The use of tBuOLi as the base in the threefold C‒H arylation was studied as well (Fig. 9). The above-used K2CO3 showed lower reactivity than tBuOLi in this transformation. In the onefold arylation process, the ortho-substituents of bromoarene donate electron effect into the vacant d orbital of Rh, which facilitates the dissociation of oxygen connected with Rh and increases the alkalinity of the carbonate, thus making the energy barrier of the CMD process lower to 31.5 kcal mol−1. However, the bromoarene without ortho-substituents are suitable substrates in the threefold arylation process, the carbonate-assisted CMD process via TS4A-1 has an energy barrier of 37.7 kcal mol−1, which is much higher than the corresponding process in onefold C-H arylation (37.7 kcal mol−1 vs 31.5 kcal mol−1). For the LiOtBu used in the experiment, anion-assisted CMD transition state TS4A-2n is calculated to be 36.3 kcal mol−1 in energy relative to INT1A-2n, indicating that the mechanism of alkoxy base assisted CMD process is also difficult. To explore a more plausible reaction mechanism, the C‒H bond oxidative addition with Rh(I) through transition state TS2B-2n was also calculated. This step is more favorable, since the free energy of rate-determining step is 33.9 kcal·mol−1 relative to INT1A-2n, which is 1.5 kcal·mol−1 higher than the overall barrier of 32.4 kcal mol−1 in onefold arylation. This explains well that the threefold arylation is able to proceed well when the reaction temperature was elevated from 130 to 150 °C. The whole energy profiles for the threefold C‒H arylation have been shown in Supporting Information.

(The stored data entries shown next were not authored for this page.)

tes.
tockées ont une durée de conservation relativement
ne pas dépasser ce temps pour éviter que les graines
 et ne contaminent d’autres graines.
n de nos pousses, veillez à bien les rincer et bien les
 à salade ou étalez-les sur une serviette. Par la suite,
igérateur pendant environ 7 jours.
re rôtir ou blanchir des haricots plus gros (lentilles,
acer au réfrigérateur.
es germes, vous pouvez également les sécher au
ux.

Fig. 9: The effect of tBuOLi in the threefold direct arylation.
figure 9

Energies are in kcal mol−1 and bond lengths are in Å.

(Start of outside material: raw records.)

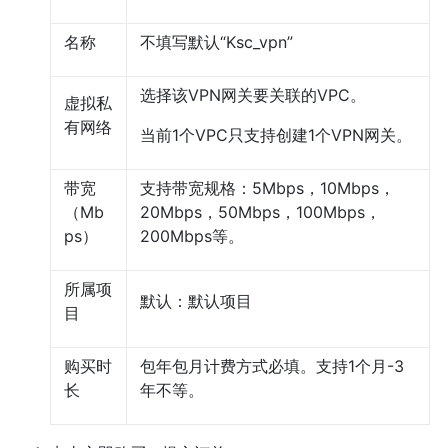
名称
不填写默认“Ksc_vpn”
选择该VPN网关要关联的VPC。
虚拟私
有网络
当前1个VPC只支持创建1个VPN网关。
带宽
支持带宽规格：5Mbps，10Mbps，
（Mb
20Mbps，50Mbps，100Mbps，
ps）
200Mbps等。
所属项
默认：默认项目
目
购买时
包年包月计费方式必填。支持1个月-3
长
年不等。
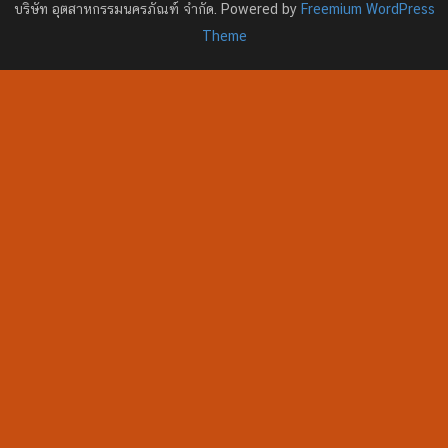
บริษัท อุตสาหกรรมนครภัณฑ์ จำกัด. Powered by
Freemium WordPress
Theme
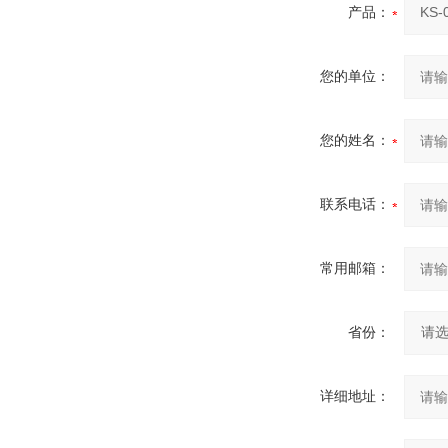
产品：
您的单位：
您的姓名：
联系电话：
常用邮箱：
省份：
详细地址：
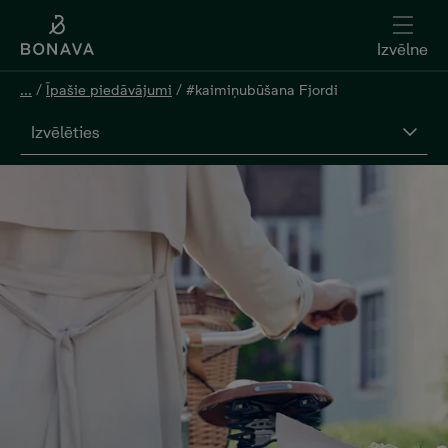
Izvēlne
...
/
Īpašie piedāvājumi
/
#kaimiņubūšana Fjordi
Izvēlēties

In summary, we have developed an effective method for the direct arylation of arylphosphines with aryl bromides enabled by rhodium catalysts. The reaction can proceed through onefold, twofold, and threefold C–H activation by steric control of aromatic halides, affording a series of biarylphosphine ligands with architecture and electronically tuned substituents. Mechanistic experiments and density functional theory calculations showed the preferred pathway for this tunable direct arylation process. Further applications of the developed phosphine ligand library, as well as other C–H functionalization of arylphosphines, are underway.

Methods

General procedures for synthesis of 3

To an oven-dried Schlenk tube, arylphosphines 1 (1.0 equiv, 0.20 mmol), arylbromides 2 (3.0 equiv, 0.60 mmol), [Rh(cod)Cl]2 (2.5 mol%, 2.5 mg, 0.005 mmol), K2CO3 (5.0 equiv, 138 mg, 1.0 mmol) were dissolved in 1,4-dioxane (0.3 mL). The mixture was stirred at 130 °C under argon for 24 h. Upon the completion of the reaction, the solvent was removed. The crude mixture was directly subjected to column chromatography on silica gel using petroleum-ether/EtOAc as eluent to give the desired products 3.